> **DATA FOR THIS TASK**:
==*==

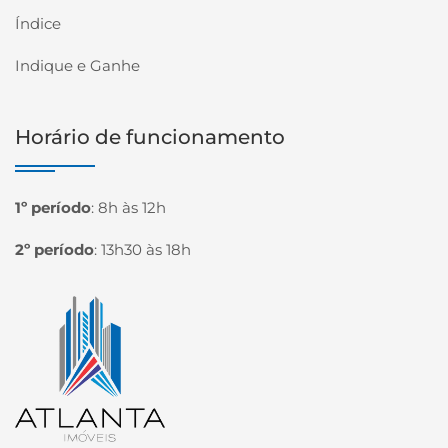
Índice
Indique e Ganhe
Horário de funcionamento
1º período
:
8h às 12h
2º período
:
13h30 às 18h
Página inicial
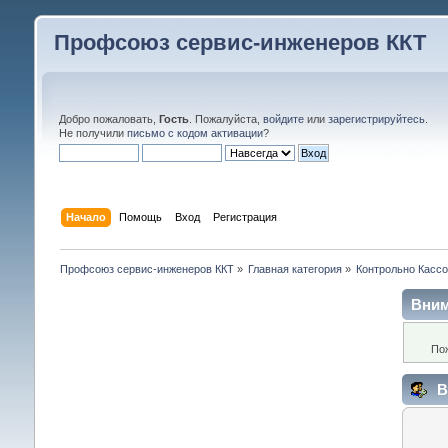
Профсоюз сервис-инженеров ККТ
Добро пожаловать,
Гость
. Пожалуйста,
войдите
или
зарегистрируйтесь
.
Не получили
письмо с кодом активации
?
Начало
Помощь
Вход
Регистрация
Профсоюз сервис-инженеров ККТ
»
Главная категория
»
Контрольно Кассо
Вним
По
В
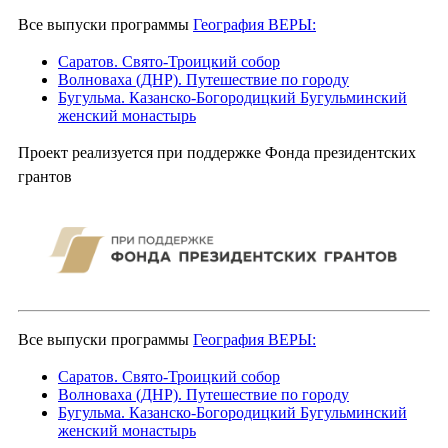
Все выпуски программы
География ВЕРЫ:
Саратов. Свято-Троицкий собор
Волноваха (ДНР). Путешествие по городу
Бугульма. Казанско-Богородицкий Бугульминский
женский монастырь
Проект реализуется при поддержке Фонда президентских
грантов
Все выпуски программы
География ВЕРЫ:
Саратов. Свято-Троицкий собор
Волноваха (ДНР). Путешествие по городу
Бугульма. Казанско-Богородицкий Бугульминский
женский монастырь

==*==

> **WHAT IS REQUIRED**: A verbatim printout of the entries above is expected, free of pictures.

> **TASK OUTPUT**:
Índice
Indique e Ganhe
Horário de funcionamento
1º período
:
8h às 12h
2º período
:
13h30 às 18h
Página inicial
Профсоюз сервис-инженеров ККТ
Добро пожаловать,
Гость
. Пожалуйста,
войдите
или
зарегистрируйтесь
.
Не получили
письмо с кодом активации
?
Начало
Помощь
Вход
Регистрация
Профсоюз сервис-инженеров ККТ
»
Главная категория
»
Контрольно Кассо
Вним
По
В
Все выпуски программы
География ВЕРЫ:
Саратов. Свято-Троицкий собор
Волноваха (ДНР). Путешествие по городу
Бугульма. Казанско-Богородицкий Бугульминский
женский монастырь
Проект реализуется при поддержке Фонда президентских
грантов
Все выпуски программы
География ВЕРЫ:
Саратов. Свято-Троицкий собор
Волноваха (ДНР). Путешествие по городу
Бугульма. Казанско-Богородицкий Бугульминский
женский монастырь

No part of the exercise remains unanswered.